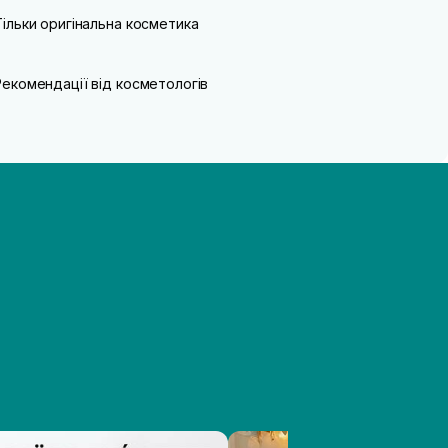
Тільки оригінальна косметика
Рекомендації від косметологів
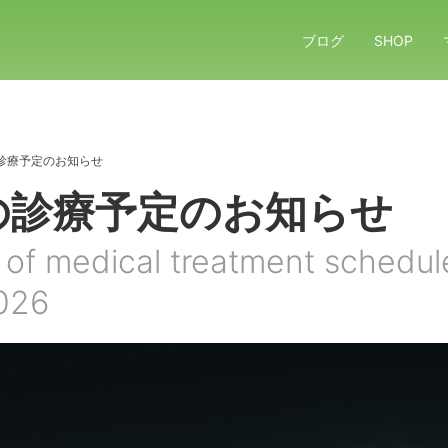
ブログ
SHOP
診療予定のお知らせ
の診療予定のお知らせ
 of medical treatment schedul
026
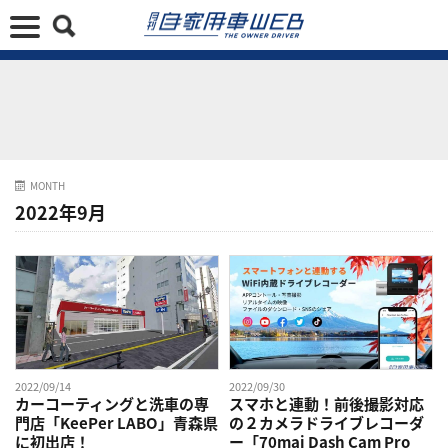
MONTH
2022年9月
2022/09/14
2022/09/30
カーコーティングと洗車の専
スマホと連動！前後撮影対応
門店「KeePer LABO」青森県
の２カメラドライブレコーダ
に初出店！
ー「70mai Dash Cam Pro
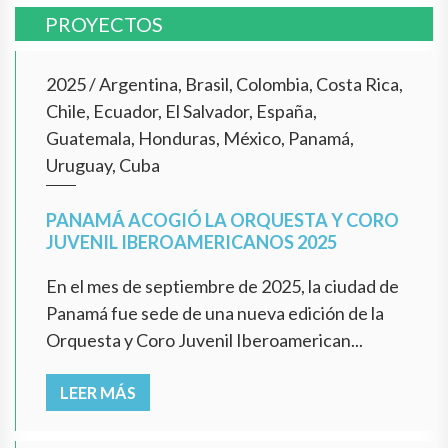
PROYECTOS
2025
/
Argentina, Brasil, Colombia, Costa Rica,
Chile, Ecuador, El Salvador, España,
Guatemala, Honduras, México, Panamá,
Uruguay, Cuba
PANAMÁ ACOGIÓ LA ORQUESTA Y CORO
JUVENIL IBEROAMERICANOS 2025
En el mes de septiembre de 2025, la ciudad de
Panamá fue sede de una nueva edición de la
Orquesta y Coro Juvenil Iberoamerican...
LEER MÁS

Task: Could you transcribe all of the lines above word for word, leaving out the picture markers?

Reply:
Тільки оригінальна косметика
Рекомендації від косметологів
ブログ
SHOP
診療予定のお知らせ
の診療予定のお知らせ
 of medical treatment schedul
026
MONTH
2022年9月
2022/09/14
2022/09/30
カーコーティングと洗車の専
スマホと連動！前後撮影対応
門店「KeePer LABO」青森県
の２カメラドライブレコーダ
に初出店！
ー「70mai Dash Cam Pro
PROYECTOS
2025
/
Argentina, Brasil, Colombia, Costa Rica,
Chile, Ecuador, El Salvador, España,
Guatemala, Honduras, México, Panamá,
Uruguay, Cuba
PANAMÁ ACOGIÓ LA ORQUESTA Y CORO
JUVENIL IBEROAMERICANOS 2025
En el mes de septiembre de 2025, la ciudad de
Panamá fue sede de una nueva edición de la
Orquesta y Coro Juvenil Iberoamerican...
LEER MÁS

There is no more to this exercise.